# 7 month old spoo biting and jumping on people...



## Zindra

Hi!

I have got some issues with my puppy that now are starting to get out of hand... Or however you wanna put it. Well not really out of hand maybe but...

She has been nibbling on hands and such ever since she was little. She is now 7 months old. It's starting to be very annoying that she bites and nibbles on everyone (including me) when you try to pet or cuddle with her. She gets very excited when she meets people and jumps and bites on them. It's like she doesn't know what to do with all her excitement and energy so she nibbles at you. I know it's not because she is mean-spirited. She is a lovely dog and she loves everyone. She just hasn't learned how to behave. That is my fault of course and not hers.

Obviously this is not a desired behavior. I don't know how to solve this because it doesn't help if I try to say "NO!" when she nibbles/bites and/or jumps... It is difficult because I can't feel relaxed with having her around other people since she can't behave properly. She is also pulling the leash which is not desired behavior either. But especially the biting/nibbling is kind of starting to get a bit too much. I want to correct this behavior.

I know this is because I haven't had the energy to start training her properly and she is basically under stimulated. She learns things very quickly and is clever (as we all know poodles are) but I just don't know how to make this right...

Any suggestions?  I prefer to work with positive training methods.


----------



## kukukachoo

Well, I failed at my one attempt with a puppy  We got kicked out of training as a matter of fact because my pup would. Not. Stop. Barking! Anyway, we rehomed her to a co-worker and then adopted an adult poodle. 

While I don't have any advice, I will say good luck and I'll be interested in the suggestions you receive since I do hope to try puppy- training again one day (when my kids are a little older.)


----------



## fjm

If you have a puppy - or a dog of any age - you have a responsibility to ensure they are properly socialised, trained and exercised. If for health or other reasons you are unable to do it yourself, you need to arrange for someone else to do it for you on a daily, continuing basis. And I do sympathise - I was diagnosed with breast cancer a few days after bringing my first pup home, and was going through chemo during her formative months... You don't say whether your lack of energy is due to illness, work or disinclination, but you have taken on the responsibility of a living, thinking, feeling creature, and have a duty to ensure her needs are met.

Firstly, she needs plenty of exercise - walks, off leash runs, brain games for several hours a day. If you are unable to walk her yourself then hire a dog walker; brain games don't need to take much of your energy - look at the Ottosson games for ideas, or there are lots of other examples on the internet.

Secondly she needs training - the easiest way to stop the behaviour you describe is to teach her a different, non-compatible behaviour - No is meaningless to dogs, they do whet works in terms of getting them what they want. Your attention - you are saying No and playing the fun game of pushing her away - is rewarding. Jumping up and mouthing means you turn your back and silently ignore her. All four feet on the ground means a love fest and chicken. If your timing is reasonably good and she is anything like Poppy, three repeats and she will be getting the idea! Teach her to go to her mat or crate when people come to the door, and release her to greet them politely - four feet on the floor. Train her while sitting in your chair watching TV, while preparing a meal, while having a drink in the yard - it is something that goes on all day every day. Every interaction with your dog is teaching her something - it is up to you what that something is.

EXTRACTED ENTRIES:
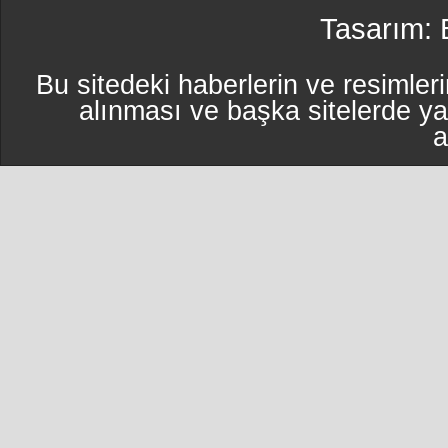
Tasarım:
Bu sitedeki haberlerin ve resimleri
alınması ve başka sitelerde y
a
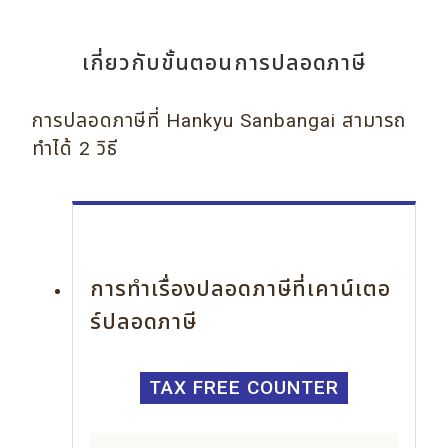
เกี่ยวกับขั้นตอนการปลอดภาษี
การปลอดภาษีที่ Hankyu Sanbangai สามารถ
ทำได้ 2 วิธี
การทำเรื่องปลอดภาษีที่เคาน์เตอ
ร์ปลอดภาษี
TAX FREE COUNTER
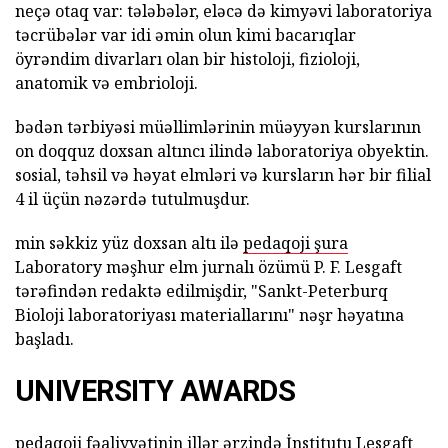
neçə otaq var: tələbələr, eləcə də kimyəvi laboratoriya
təcrübələr var idi əmin olun kimi bacarıqlar
öyrəndim divarları olan bir histoloji, fizioloji,
anatomik və embrioloji.
bədən tərbiyəsi müəllimlərinin müəyyən kurslarının
on doqquz doxsan altıncı ilində laboratoriya obyektin.
sosial, təhsil və həyat elmləri və kursların hər bir filial
4 il üçün nəzərdə tutulmuşdur.
min səkkiz yüz doxsan altı ilə
pedaqoji şura
Laboratory məşhur elm jurnalı özümü P. F. Lesgaft
tərəfindən redaktə edilmişdir, "Sankt-Peterburq
Bioloji laboratoriyası materiallarını" nəşr həyatına
başladı.
UNIVERSITY AWARDS
pedaqoji fəaliyyətinin illər ərzində İnstitutu Lesgaft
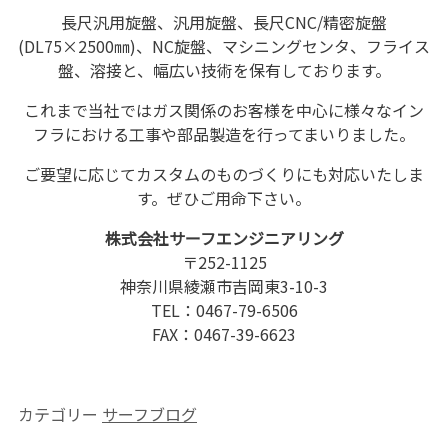
長尺汎用旋盤、汎用旋盤、長尺CNC/精密旋盤
(DL75×2500㎜)、NC旋盤、マシニングセンタ、フライス
盤、溶接と、幅広い技術を保有しております。
これまで当社ではガス関係のお客様を中心に様々なイン
フラにおける工事や部品製造を行ってまいりました。
ご要望に応じてカスタムのものづくりにも対応いたしま
す。ぜひご用命下さい。
株式会社サーフエンジニアリング
〒252-1125
神奈川県綾瀬市吉岡東3-10-3
TEL：0467-79-6506
FAX：0467-39-6623
カテゴリー
サーフブログ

WORK REQUEST 1: In the puppy thread, reproduce verbatim the passage starting with "Obviously this is" and going on through "make this right...".
WORK REQUEST 2:
Answer these questions from the puppy thread.
(a) How old is Zindra's puppy?
(b) According to kukukachoo, what was done with the puppy after it got them kicked out of training?
(c) What does fjm say to do when the dog jumps up and mouths?

EXERCISE RESPONSE 1:
Obviously this is not a desired behavior. I don't know how to solve this because it doesn't help if I try to say "NO!" when she nibbles/bites and/or jumps... It is difficult because I can't feel relaxed with having her around other people since she can't behave properly. She is also pulling the leash which is not desired behavior either. But especially the biting/nibbling is kind of starting to get a bit too much. I want to correct this behavior.

I know this is because I haven't had the energy to start training her properly and she is basically under stimulated. She learns things very quickly and is clever (as we all know poodles are) but I just don't know how to make this right...

EXERCISE RESPONSE 2:
(a) 7 months old.
(b) It was rehomed to a co-worker.
(c) Turn your back and silently ignore her.